The wall is believed to be five hundred years old, and the remains another two hundred years. Archeologists speculate that they were the remains dug from the cathedral former graveyard. They were put to rest in another form of a grave to make room for new ones. “Given that the faithful believed in a resurrection of the body, the bones were considered the most important part,” said Janiek De Gryse.

Saint Bavo Cathedral’s history and the disturbing construction of the wall of human bones

Saint Bavo Cathedral is a Gothic cathedral. It is the seat of the diocese of Ghent, and it was named for Saint Bavo of Ghent, a Roman Catholic, and Eastern Orthodox saint.
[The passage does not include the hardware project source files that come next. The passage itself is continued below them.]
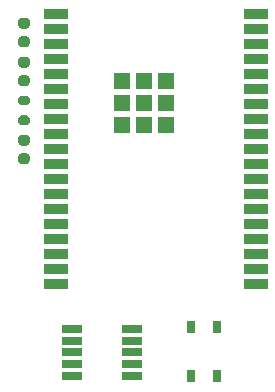
<source format=gbr>
%TF.GenerationSoftware,KiCad,Pcbnew,(5.1.9)-1*%
%TF.CreationDate,2021-03-30T21:26:33+02:00*%
%TF.ProjectId,plant,706c616e-742e-46b6-9963-61645f706362,rev?*%
%TF.SameCoordinates,Original*%
%TF.FileFunction,Paste,Top*%
%TF.FilePolarity,Positive*%
%FSLAX46Y46*%
G04 Gerber Fmt 4.6, Leading zero omitted, Abs format (unit mm)*
G04 Created by KiCad (PCBNEW (5.1.9)-1) date 2021-03-30 21:26:33*
%MOMM*%
%LPD*%
G01*
G04 APERTURE LIST*
%ADD10R,0.650000X1.050000*%
%ADD11R,1.750000X0.700000*%
%ADD12R,1.330000X1.330000*%
%ADD13R,2.000000X0.900000*%
G04 APERTURE END LIST*
D10*
%TO.C,SW1*%
X167073000Y-99230000D03*
X167073000Y-95080000D03*
X169223000Y-99230000D03*
X169223000Y-95080000D03*
%TD*%
D11*
%TO.C,IC2*%
X162087000Y-95187000D03*
X162087000Y-96187000D03*
X162087000Y-97187000D03*
X162087000Y-98187000D03*
X162087000Y-99187000D03*
X156937000Y-99187000D03*
X156937000Y-98187000D03*
X156937000Y-97187000D03*
X156937000Y-96187000D03*
X156937000Y-95187000D03*
%TD*%
D12*
%TO.C,IC1*%
X164919000Y-77915000D03*
X163084000Y-77915000D03*
X161249000Y-77915000D03*
X164919000Y-74245000D03*
X163084000Y-74245000D03*
X161249000Y-74245000D03*
X164919000Y-76080000D03*
X161249000Y-76080000D03*
X163084000Y-76080000D03*
D13*
X172584000Y-68580000D03*
X172584000Y-69850000D03*
X172584000Y-71120000D03*
X172584000Y-72390000D03*
X172584000Y-73660000D03*
X172584000Y-74930000D03*
X172584000Y-76200000D03*
X172584000Y-77470000D03*
X172584000Y-78740000D03*
X172584000Y-80010000D03*
X172584000Y-81280000D03*
X172584000Y-82550000D03*
X172584000Y-83820000D03*
X172584000Y-85090000D03*
X172584000Y-86360000D03*
X172584000Y-87630000D03*
X172584000Y-88900000D03*
X172584000Y-90170000D03*
X172584000Y-91440000D03*
X155584000Y-91440000D03*
X155584000Y-90170000D03*
X155584000Y-88900000D03*
X155584000Y-87630000D03*
X155584000Y-86360000D03*
X155584000Y-85090000D03*
X155584000Y-83820000D03*
X155584000Y-82550000D03*
X155584000Y-81280000D03*
X155584000Y-80010000D03*
X155584000Y-78740000D03*
X155584000Y-77470000D03*
X155584000Y-76200000D03*
X155584000Y-74930000D03*
X155584000Y-73660000D03*
X155584000Y-72390000D03*
X155584000Y-71120000D03*
X155584000Y-69850000D03*
X155584000Y-68580000D03*
%TD*%
%TO.C,R1*%
G36*
G01*
X152633000Y-75483000D02*
X153183000Y-75483000D01*
G75*
G02*
X153383000Y-75683000I0J-200000D01*
G01*
X153383000Y-76083000D01*
G75*
G02*
X153183000Y-76283000I-200000J0D01*
G01*
X152633000Y-76283000D01*
G75*
G02*
X152433000Y-76083000I0J200000D01*
G01*
X152433000Y-75683000D01*
G75*
G02*
X152633000Y-75483000I200000J0D01*
G01*
G37*
G36*
G01*
X152633000Y-77133000D02*
X153183000Y-77133000D01*
G75*
G02*
X153383000Y-77333000I0J-200000D01*
G01*
X153383000Y-77733000D01*
G75*
G02*
X153183000Y-77933000I-200000J0D01*
G01*
X152633000Y-77933000D01*
G75*
G02*
X152433000Y-77733000I0J200000D01*
G01*
X152433000Y-77333000D01*
G75*
G02*
X152633000Y-77133000I200000J0D01*
G01*
G37*
%TD*%
%TO.C,C3*%
G36*
G01*
X153158000Y-74631000D02*
X152658000Y-74631000D01*
G75*
G02*
X152433000Y-74406000I0J225000D01*
G01*
X152433000Y-73956000D01*
G75*
G02*
X152658000Y-73731000I225000J0D01*
G01*
X153158000Y-73731000D01*
G75*
G02*
X153383000Y-73956000I0J-225000D01*
G01*
X153383000Y-74406000D01*
G75*
G02*
X153158000Y-74631000I-225000J0D01*
G01*
G37*
G36*
G01*
X153158000Y-73081000D02*
X152658000Y-73081000D01*
G75*
G02*
X152433000Y-72856000I0J225000D01*
G01*
X152433000Y-72406000D01*
G75*
G02*
X152658000Y-72181000I225000J0D01*
G01*
X153158000Y-72181000D01*
G75*
G02*
X153383000Y-72406000I0J-225000D01*
G01*
X153383000Y-72856000D01*
G75*
G02*
X153158000Y-73081000I-225000J0D01*
G01*
G37*
%TD*%
%TO.C,C2*%
G36*
G01*
X152658000Y-68879000D02*
X153158000Y-68879000D01*
G75*
G02*
X153383000Y-69104000I0J-225000D01*
G01*
X153383000Y-69554000D01*
G75*
G02*
X153158000Y-69779000I-225000J0D01*
G01*
X152658000Y-69779000D01*
G75*
G02*
X152433000Y-69554000I0J225000D01*
G01*
X152433000Y-69104000D01*
G75*
G02*
X152658000Y-68879000I225000J0D01*
G01*
G37*
G36*
G01*
X152658000Y-70429000D02*
X153158000Y-70429000D01*
G75*
G02*
X153383000Y-70654000I0J-225000D01*
G01*
X153383000Y-71104000D01*
G75*
G02*
X153158000Y-71329000I-225000J0D01*
G01*
X152658000Y-71329000D01*
G75*
G02*
X152433000Y-71104000I0J225000D01*
G01*
X152433000Y-70654000D01*
G75*
G02*
X152658000Y-70429000I225000J0D01*
G01*
G37*
%TD*%
%TO.C,C1*%
G36*
G01*
X153158000Y-81235000D02*
X152658000Y-81235000D01*
G75*
G02*
X152433000Y-81010000I0J225000D01*
G01*
X152433000Y-80560000D01*
G75*
G02*
X152658000Y-80335000I225000J0D01*
G01*
X153158000Y-80335000D01*
G75*
G02*
X153383000Y-80560000I0J-225000D01*
G01*
X153383000Y-81010000D01*
G75*
G02*
X153158000Y-81235000I-225000J0D01*
G01*
G37*
G36*
G01*
X153158000Y-79685000D02*
X152658000Y-79685000D01*
G75*
G02*
X152433000Y-79460000I0J225000D01*
G01*
X152433000Y-79010000D01*
G75*
G02*
X152658000Y-78785000I225000J0D01*
G01*
X153158000Y-78785000D01*
G75*
G02*
X153383000Y-79010000I0J-225000D01*
G01*
X153383000Y-79460000D01*
G75*
G02*
X153158000Y-79685000I-225000J0D01*
G01*
G37*
%TD*%
M02*

</source>
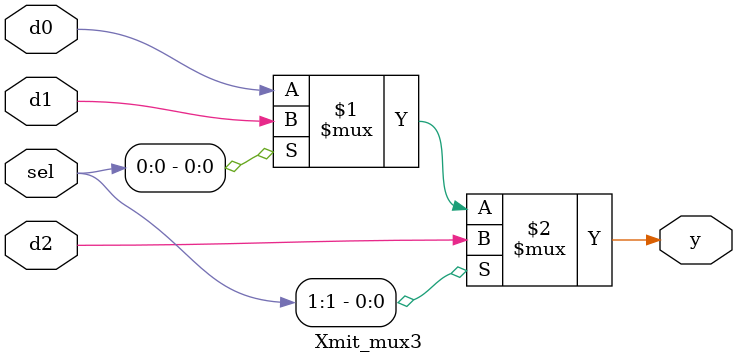
<source format=v>
module Xmit_mux3(d0,d1,d2,sel,y);

   input d0;
   input d1;
   input d2;
   input [1:0]	     sel;
   output y;   

  assign y = sel[1] ? d2 : (sel[0] ? d1 : d0); 

endmodule

</source>
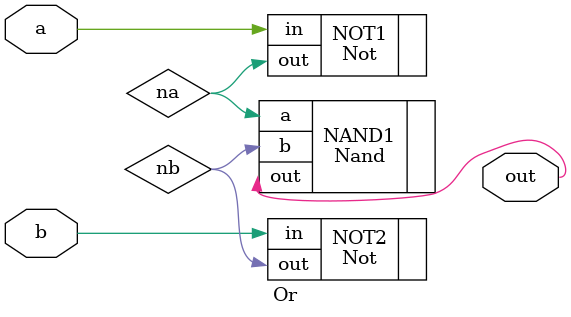
<source format=v>
 /**
 * Or gate:
 * out = 1 if (a == 1 or b == 1)
 *       0 otherwise
 */

module Or(a,b,out);
    input a;
   	input b;
    output out;

   	Not NOT1(.in(a),.out(na));
	Not NOT2(.in(b),.out(nb));
	Nand NAND1(.a(na),.b(nb),.out(out));

endmodule

</source>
It is 89-meter-tall, and it hosts a world-famous work of art: the altarpiece painted by Van Eyck.

The Adoration of the Mystic Lamb by Hubert and Jan van Eyck. It is considered Van Eyck’s masterpiece and one of the most important works of the early Northern Renaissance.

The cathedral is built on the site of the former Chapel of St. John the Baptist, which used to be a wooden construction. Construction of the Gothic church began around 1274.

In 1539, as a result of the rebellion against Charles V, who was baptized in the church, the old Abbey of St. Bavo was dissolved. In the summer of 1566, Calvinist iconoclasts visited Catholic churches in the Netherlands and destroyed them, along with artworks they perceived as idolatrous.

Van Eyck’s altarpiece was saved. This is the period archeologists assume the wall made of bones was built. When the Diocese of Ghent was founded in 1559, the church became its cathedral. Construction was considered complete on June 7, 1569.